Crypto platforms applying for registration in Canada will have to agree to tighter rules in the country, including a ban on margin and leverage trading.

Firms will also have to hold the assets of Canadian clients separately from their proprietary business, according to expanded terms outlined by the Canadian Securities Administrators (CSA) on Monday.

Crypto businesses were told in August that they needed to submit a pre-registration undertaking (PRU) to operate while pursuing full registration. A deadline by which PRUs must be received has not yet been announced but will be communicated to platforms “shortly,” a CSA release said.


But in light of what the CSA called “recent events in the crypto market,” a PRU will commit platforms to an enlarged set of rules and requirements.

The CSA said: “Crypto trading platforms giving these undertakings agree to comply with expanded terms and conditions that will include, among other things, requirements to hold Canadian clients’ assets with an appropriate custodian and segregate these assets from the platform’s proprietary business, as well as a prohibition on offering margin or leverage for any Canadian client.”

Canada’s crypto crackdown

As part of Monday’s announcement, the CSA reiterated its stance that crypto assets are highly speculative.

“Even with the adoption of these measures, crypto assets or financial products relating to crypto assets are high-risk investments,” the statement said. “These risks could result from, among other things, crypto trading platform non-compliance with registration terms and conditions or undertakings, interconnectedness within the crypto sector, insolvency, hacks, price volatility, and uncertain value propositions for individual assets.”

Canadian authorities have taken a largely skeptical view of cryptocurrencies.

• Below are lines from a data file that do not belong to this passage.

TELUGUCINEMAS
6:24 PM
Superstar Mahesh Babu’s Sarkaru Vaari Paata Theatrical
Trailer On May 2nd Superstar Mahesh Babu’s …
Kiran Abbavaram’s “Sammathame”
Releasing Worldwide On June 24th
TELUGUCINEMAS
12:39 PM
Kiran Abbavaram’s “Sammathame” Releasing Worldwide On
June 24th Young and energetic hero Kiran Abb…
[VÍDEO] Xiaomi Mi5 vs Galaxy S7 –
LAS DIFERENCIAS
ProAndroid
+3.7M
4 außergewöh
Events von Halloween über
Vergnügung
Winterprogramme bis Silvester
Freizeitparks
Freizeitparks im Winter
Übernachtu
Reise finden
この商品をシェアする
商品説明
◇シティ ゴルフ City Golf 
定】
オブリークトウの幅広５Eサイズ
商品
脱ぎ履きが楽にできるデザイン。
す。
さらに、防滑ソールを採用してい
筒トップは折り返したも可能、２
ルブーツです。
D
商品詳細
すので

Prime Minister Justin Trudeau has attacked opponents for promoting “questionable, reckless economic ideas” when it comes to crypto, while the country’s central bank warned that Bitcoin and other tokens are no way to “opt out of inflation.”


Early this year, the Government expanded anti-terrorism legislation to block Bitcoin donations to the so-called “Freedom Convoy” protest against Covid restrictions.

Meanwhile, securities regulators have been cracking down on unregistered firms, calling out major platforms like KuCoin and Binance by name for failing to get authorization.

But none of this has stopped local pension funds from being hit by some of the biggest blow-ups in crypto this year, with the Caisse de Dépôt having invested $150 million into collapsed lender Celsius, while the Ontario Teachers Pension Plan had $95 million in FTX.